Thursday, October 20, 2011

Our Little Piece of Heaven

This is home.

Notice the open sky

the rolling hills

the majestic mountain tops


the way the sunlight shines through the trees


and the cell phone tower off in the distance that you get no reception from whatsoever.

This is where I belong.

This is home.

The Story of Us

While this blog will be mainly focusing on the house we are building (and because I can't resist myself, a little bit of baking and cooking and gardening and crocheting thrown in), it is also a story of P.C. and me and our life together. But to spare you all of the details of how we met (on a cold evening in December 2006) and our (very!) short engagement and first few years of marriage, I thought I'd  timeline it out in list format because a) I'm a geek that way and love lists, and b) it relieves me from getting into all of the boring, unsexy details of married life that nobody ever seems to talk about. Like who fights with who over leaving the shower curtain open, and how you lay awake in bed at night hoping that at some point the other person will stop snoring so you can finally get to sleep (both of which I promise are not me).

We begin our story.

December 2006- I meet P.C. through a mutual friend one night while visiting Branson. We date for a few months until....

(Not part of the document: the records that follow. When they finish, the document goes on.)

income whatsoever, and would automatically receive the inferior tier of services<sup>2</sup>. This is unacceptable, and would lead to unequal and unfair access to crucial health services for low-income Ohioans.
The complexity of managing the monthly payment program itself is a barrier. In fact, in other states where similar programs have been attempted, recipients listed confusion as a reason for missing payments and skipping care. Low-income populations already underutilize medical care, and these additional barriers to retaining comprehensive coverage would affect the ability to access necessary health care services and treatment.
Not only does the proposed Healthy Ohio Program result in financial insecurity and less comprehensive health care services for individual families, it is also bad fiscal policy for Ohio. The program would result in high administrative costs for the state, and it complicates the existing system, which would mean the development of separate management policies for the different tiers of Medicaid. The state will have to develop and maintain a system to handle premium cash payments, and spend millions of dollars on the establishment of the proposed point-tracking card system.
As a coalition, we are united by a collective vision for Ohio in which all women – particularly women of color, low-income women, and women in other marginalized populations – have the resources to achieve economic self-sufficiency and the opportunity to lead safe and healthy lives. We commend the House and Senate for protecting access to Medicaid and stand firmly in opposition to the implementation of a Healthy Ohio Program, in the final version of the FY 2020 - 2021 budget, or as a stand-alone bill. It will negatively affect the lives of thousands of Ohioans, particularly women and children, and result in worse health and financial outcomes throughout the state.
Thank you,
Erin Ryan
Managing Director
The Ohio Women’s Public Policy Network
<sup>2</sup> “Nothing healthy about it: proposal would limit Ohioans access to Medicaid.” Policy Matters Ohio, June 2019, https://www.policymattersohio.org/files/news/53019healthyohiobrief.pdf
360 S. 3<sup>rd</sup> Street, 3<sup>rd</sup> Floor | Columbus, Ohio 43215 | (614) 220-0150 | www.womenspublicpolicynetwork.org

May 2007-I decide to move to Missouri to be closer to P.C. and also go to school for a Bachelor's degree in Hotel & Restaurant Management. P.C. proposes in June and we are married November 17, 2007 (and the snoring begins).

2007-Knowing that the 1 bedroom duplex P.C. built many years ago is getting too small for us (and the children we want to someday have), we begin considering building a home. Our first thought is to build another duplex on our existing 11 acres and rent out the other half to supplement our income. But after a while we knew that we wanted more privacy. And since the rest of our land is too rocky to build a house on, we begin the house-hunting. We spend hours upon hours traveling across Missouri looking at acreage and houses and giving grief to realtors. 

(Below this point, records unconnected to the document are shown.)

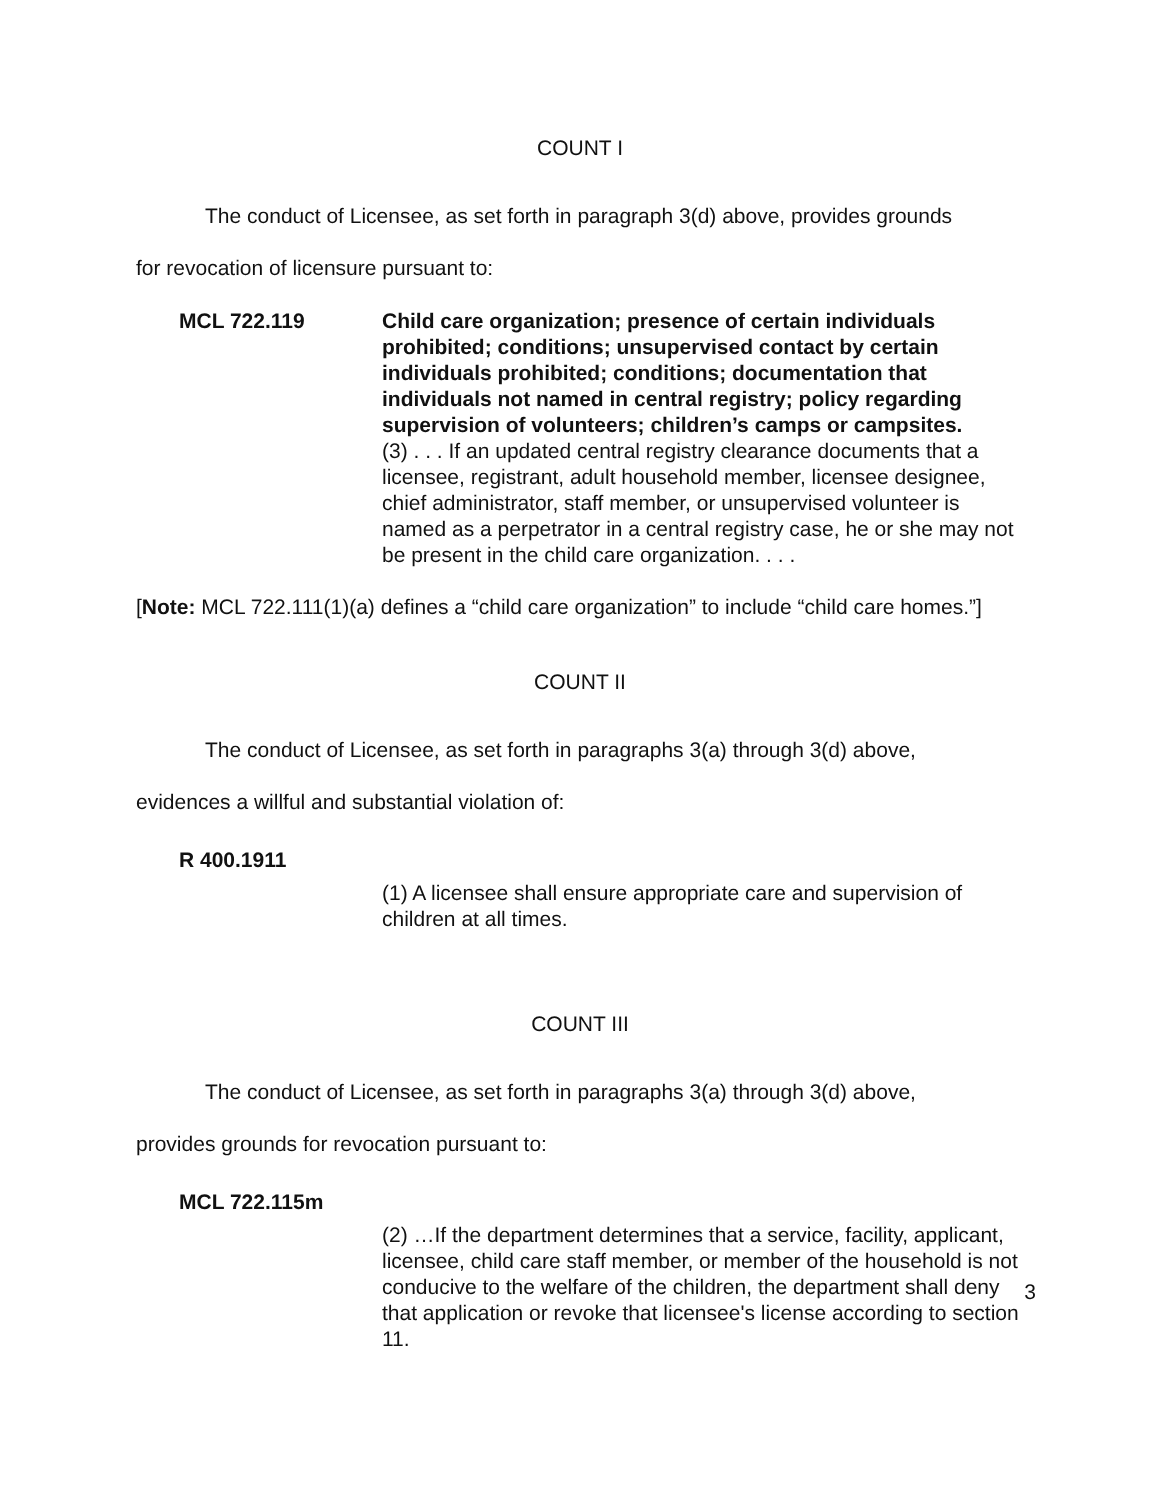COUNT I
The conduct of Licensee, as set forth in paragraph 3(d) above, provides grounds
for revocation of licensure pursuant to:
MCL 722.119 Child care organization; presence of certain individuals prohibited; conditions; unsupervised contact by certain individuals prohibited; conditions; documentation that individuals not named in central registry; policy regarding supervision of volunteers; children’s camps or campsites.
(3) . . . If an updated central registry clearance documents that a licensee, registrant, adult household member, licensee designee, chief administrator, staff member, or unsupervised volunteer is named as a perpetrator in a central registry case, he or she may not be present in the child care organization. . . .
[Note: MCL 722.111(1)(a) defines a “child care organization” to include “child care homes.”]
COUNT II
The conduct of Licensee, as set forth in paragraphs 3(a) through 3(d) above,
evidences a willful and substantial violation of:
R 400.1911
(1) A licensee shall ensure appropriate care and supervision of children at all times.
COUNT III
The conduct of Licensee, as set forth in paragraphs 3(a) through 3(d) above,
provides grounds for revocation pursuant to:
MCL 722.115m
(2) …If the department determines that a service, facility, applicant, licensee, child care staff member, or member of the household is not conducive to the welfare of the children, the department shall deny that application or revoke that licensee's license according to section 11.
3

July 2010-On the way back from visiting family in Nebraska our realtor calls us and tells us about a 5-acre plot of land that just came up for sale. The moment we arrive in Missouri that night we check out the land and make an offer on it. A week later the bank accepts the offer and informs us that as soon as the paperwork goes through, its ours! 

August 2010- After a lot of soul-searching and contemplating our future and family values, I realize that the restaurant business is not for me. So I take the plunge and return to college for my degree in Early Childhood & Elementary Education, to be completed in December of 2012

December 2010-Still waiting on the bank! They finally finish the paperwork but try to double charge us for realtor fees. We counteract and the process starts all over again. *le sigh*

March 2011-Come to find out, our signature was missing from one of the many documents and was the cause of the hold-up. However, in the process of waiting on the bank, P.C. and I come across another 5-acre plot of land that is significantly cheaper and with a much better view and better soil. So with the first offer still hanging in the air, we make an offer on the second land with another bank.

April 2011-Our offer is accepted on the second plot and the paperwork is processed! The land is ours! On the same day that we become owners, we are informed that the offer on the original plot of land has come through, and would we like to buy it? No thank you!

October 2011-The floor plan is finalized (and will be discussed in detail in another post) and the house is staked out on the land. Breaking ground is any day now!